Une musique africaine le surprend littéralement, le pousse à tendre une main en avant et poser l'autre sur le bas de son ventre pour se déhancher avant-arrière, arrière-avant en petites secousses.
Etonné, il regarde autour de lui pour voir s'il est observé.
Les pieds joints, il se déplace tel un homard prudent, longitudinalement, puis latéralement, sérieux comme un agent de la circulation à un carrefour, en pleine découverte pourtant de racines primitives étonnamment puissantes, le poussant à lâcher quelques réserves (à cet instant, il lui faudrait un stage d'épanouissement personnel dans un village en pleine brousse, pour que cet élan vital, attendrissant, porte quelques fruits)… tandis qu'un dandy africain tout de smoking vêtu, crée à deux pas une chorégraphie classique impeccable sur valse de Vienne.

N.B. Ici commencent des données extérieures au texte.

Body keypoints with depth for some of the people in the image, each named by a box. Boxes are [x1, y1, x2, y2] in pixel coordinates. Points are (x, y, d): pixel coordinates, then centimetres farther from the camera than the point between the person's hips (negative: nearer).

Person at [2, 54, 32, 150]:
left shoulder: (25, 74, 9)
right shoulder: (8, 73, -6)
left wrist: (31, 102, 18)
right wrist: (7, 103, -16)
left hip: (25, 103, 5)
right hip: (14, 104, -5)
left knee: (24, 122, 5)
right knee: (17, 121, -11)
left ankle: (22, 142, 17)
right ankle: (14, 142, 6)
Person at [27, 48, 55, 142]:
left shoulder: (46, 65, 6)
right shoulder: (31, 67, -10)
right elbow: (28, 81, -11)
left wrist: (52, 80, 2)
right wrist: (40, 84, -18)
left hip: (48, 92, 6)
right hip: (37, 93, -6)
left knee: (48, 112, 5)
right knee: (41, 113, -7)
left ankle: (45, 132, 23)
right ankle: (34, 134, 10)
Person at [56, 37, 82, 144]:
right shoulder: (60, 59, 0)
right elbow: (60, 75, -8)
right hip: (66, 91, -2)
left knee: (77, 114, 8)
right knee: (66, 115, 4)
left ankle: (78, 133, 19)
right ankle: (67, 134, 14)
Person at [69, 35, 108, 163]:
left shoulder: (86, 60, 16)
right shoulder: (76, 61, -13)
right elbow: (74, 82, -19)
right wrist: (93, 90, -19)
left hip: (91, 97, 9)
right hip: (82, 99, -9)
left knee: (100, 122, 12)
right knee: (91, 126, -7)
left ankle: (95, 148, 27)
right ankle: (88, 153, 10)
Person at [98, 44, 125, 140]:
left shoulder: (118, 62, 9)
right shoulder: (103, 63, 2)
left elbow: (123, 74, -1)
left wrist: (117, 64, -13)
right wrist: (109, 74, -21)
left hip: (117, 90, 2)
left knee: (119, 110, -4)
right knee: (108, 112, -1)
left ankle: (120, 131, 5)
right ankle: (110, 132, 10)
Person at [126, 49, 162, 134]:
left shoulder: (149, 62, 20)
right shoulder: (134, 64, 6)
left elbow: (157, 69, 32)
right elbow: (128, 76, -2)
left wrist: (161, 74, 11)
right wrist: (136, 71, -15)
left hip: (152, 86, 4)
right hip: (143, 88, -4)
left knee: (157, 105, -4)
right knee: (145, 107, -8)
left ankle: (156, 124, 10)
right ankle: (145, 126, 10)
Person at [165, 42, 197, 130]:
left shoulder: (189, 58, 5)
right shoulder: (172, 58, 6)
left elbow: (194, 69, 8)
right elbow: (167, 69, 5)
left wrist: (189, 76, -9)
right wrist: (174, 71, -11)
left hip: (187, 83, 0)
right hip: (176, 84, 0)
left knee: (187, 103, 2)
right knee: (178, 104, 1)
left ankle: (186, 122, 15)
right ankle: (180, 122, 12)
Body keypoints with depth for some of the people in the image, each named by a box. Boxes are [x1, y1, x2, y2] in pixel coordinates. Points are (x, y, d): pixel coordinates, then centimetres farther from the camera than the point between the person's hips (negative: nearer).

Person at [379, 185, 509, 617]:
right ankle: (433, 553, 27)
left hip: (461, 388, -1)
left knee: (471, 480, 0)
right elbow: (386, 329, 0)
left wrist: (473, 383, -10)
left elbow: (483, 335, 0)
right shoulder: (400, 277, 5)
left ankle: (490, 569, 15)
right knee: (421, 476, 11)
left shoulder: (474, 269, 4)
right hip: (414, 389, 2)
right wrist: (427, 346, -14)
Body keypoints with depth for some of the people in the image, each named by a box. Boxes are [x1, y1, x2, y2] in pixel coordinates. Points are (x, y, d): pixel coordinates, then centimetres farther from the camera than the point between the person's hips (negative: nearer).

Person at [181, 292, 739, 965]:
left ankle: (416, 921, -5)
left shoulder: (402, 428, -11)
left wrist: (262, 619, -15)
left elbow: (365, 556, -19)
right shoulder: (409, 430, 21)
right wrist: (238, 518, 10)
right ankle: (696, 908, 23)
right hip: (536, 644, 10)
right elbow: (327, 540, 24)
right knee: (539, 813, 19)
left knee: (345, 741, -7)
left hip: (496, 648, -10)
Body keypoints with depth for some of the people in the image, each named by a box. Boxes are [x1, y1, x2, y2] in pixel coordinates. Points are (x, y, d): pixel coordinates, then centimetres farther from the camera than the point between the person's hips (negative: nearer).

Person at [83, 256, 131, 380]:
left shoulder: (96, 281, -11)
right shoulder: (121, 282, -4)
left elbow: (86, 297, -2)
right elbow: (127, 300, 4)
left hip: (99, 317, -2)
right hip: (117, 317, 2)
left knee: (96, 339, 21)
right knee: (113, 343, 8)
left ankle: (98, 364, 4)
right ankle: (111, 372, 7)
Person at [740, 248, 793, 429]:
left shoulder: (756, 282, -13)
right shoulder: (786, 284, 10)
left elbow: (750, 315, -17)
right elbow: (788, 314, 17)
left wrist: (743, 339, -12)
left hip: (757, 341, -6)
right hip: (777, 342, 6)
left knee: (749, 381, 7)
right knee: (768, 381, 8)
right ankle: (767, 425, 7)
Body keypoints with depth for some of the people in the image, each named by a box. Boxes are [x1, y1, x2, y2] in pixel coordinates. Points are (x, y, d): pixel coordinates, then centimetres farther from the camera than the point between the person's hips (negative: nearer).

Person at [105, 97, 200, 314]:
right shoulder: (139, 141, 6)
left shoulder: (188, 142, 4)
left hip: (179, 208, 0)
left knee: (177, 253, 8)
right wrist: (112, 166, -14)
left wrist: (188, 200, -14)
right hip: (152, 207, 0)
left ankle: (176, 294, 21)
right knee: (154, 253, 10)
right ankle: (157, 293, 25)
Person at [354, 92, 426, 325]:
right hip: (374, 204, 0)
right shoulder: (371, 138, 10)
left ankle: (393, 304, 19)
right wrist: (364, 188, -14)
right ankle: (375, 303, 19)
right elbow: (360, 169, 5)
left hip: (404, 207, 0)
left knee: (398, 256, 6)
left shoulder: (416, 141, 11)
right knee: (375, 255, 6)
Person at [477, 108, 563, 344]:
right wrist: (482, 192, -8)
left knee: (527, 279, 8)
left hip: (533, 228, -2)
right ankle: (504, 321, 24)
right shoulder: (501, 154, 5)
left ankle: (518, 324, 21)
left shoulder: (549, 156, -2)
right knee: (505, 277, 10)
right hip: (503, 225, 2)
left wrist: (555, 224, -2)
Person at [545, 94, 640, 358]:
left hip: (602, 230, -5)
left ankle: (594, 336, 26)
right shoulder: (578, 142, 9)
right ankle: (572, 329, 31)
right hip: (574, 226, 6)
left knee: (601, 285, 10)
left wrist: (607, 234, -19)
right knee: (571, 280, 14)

Vers le podium, le tirage de la loterie succède au virevoltage des tenues chic.
- Bernard, montre cette su…perbe ! ! corbeille de fruits confits gagnée par le numéro 592 ! Voici la corbeille mesdames et messieurs, gagnée par le numéro 592 ! Qui est le numéro 592 ? Oui, là-bas ! Voici, madame, un mer…veilleux lot offert par un commerçant de votre ville, la boutique Baggi, avenue Robert Silo ! ! ! (applaudissements fournis de l'auditoire).
L'animateur se fige, le sourire immaculé, un bras tendu vers une monstrueuse corbeille encellophanée-enrubannée-tortillonnée tandis que la dame, cramoisie, fend pendant une longue minute les allées entre les tables disposées en quinconce.
Ce manque de synchronisation le navre.